Si en los años de los bisabuelos, de la generación de los bisnietos que peinamos canas, las cartas de presentación en las agencias matrimoniales eran la clave del encuentro, las misivas colmadas de ilusiones y expectativas cruzaban océanos hasta las manos de un extraño. Y un tiempo más acá (yo misma lo viví) el correo sentimental anunciado en periódicos y revistas perseguía la misma fortuna.
¿Nos sorprenderá que tan avanzados en tecnologías, sigamos desconectados del mundo? ¿Qué para vincularnos tengamos que poner un usuario y una clave?
¿Nos sorprenderá que en el siglo de las comunicaciones, la principal problemática sea la comunicación en las relaciones?
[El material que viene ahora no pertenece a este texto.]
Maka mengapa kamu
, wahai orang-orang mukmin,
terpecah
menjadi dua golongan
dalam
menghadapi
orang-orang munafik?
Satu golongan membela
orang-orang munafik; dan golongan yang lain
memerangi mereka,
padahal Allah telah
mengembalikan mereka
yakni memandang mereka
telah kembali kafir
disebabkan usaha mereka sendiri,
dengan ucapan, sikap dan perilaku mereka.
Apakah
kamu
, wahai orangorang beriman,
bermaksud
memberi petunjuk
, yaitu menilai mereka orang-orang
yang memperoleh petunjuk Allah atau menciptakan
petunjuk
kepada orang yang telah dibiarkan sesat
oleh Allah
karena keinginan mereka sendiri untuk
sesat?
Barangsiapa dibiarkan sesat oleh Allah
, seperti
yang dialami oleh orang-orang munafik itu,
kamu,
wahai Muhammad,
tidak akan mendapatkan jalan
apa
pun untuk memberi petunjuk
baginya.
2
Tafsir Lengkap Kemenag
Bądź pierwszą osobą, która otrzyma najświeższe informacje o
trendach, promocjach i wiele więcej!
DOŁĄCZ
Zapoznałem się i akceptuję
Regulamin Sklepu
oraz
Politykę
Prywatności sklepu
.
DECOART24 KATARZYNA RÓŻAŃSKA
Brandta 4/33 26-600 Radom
O acaso, ¿nos avergonzará la necesidad de pretender coincidir con alguien más allá de nosotros mismos? ¿Serán las corazas que hemos sabido levantar, las que se distienden cuando “aprendemos a amar” desde la soledad de nuestro ser? ¿La magia de no saber quién está juzgándonos nos dará aire para remontar nuestras ilusiones?
Reflexionando, he llegado al punto de plantearme ¿cómo vivimos internet, como un camino o un destino? ¿Cómo una posibilidad de descubrimiento o un resultado? Y en este interrogante, creo que está el foco de atención. ¿Las redes sociales son utilizadas para conocer o desconocer? ¿Para acercarnos o acechar? ¿Para ser quienes somos o soñar con quienes podríamos llegar a ser? ¿Buscamos conquistar a otras personas o iniciar sesión con nosotros mismos?
¡Por lo pronto dejaré de escribir este post, me acaban de llegar 15 mails con solicitudes de hombres, que según el proveedor del servicio, son mis almas gemelas.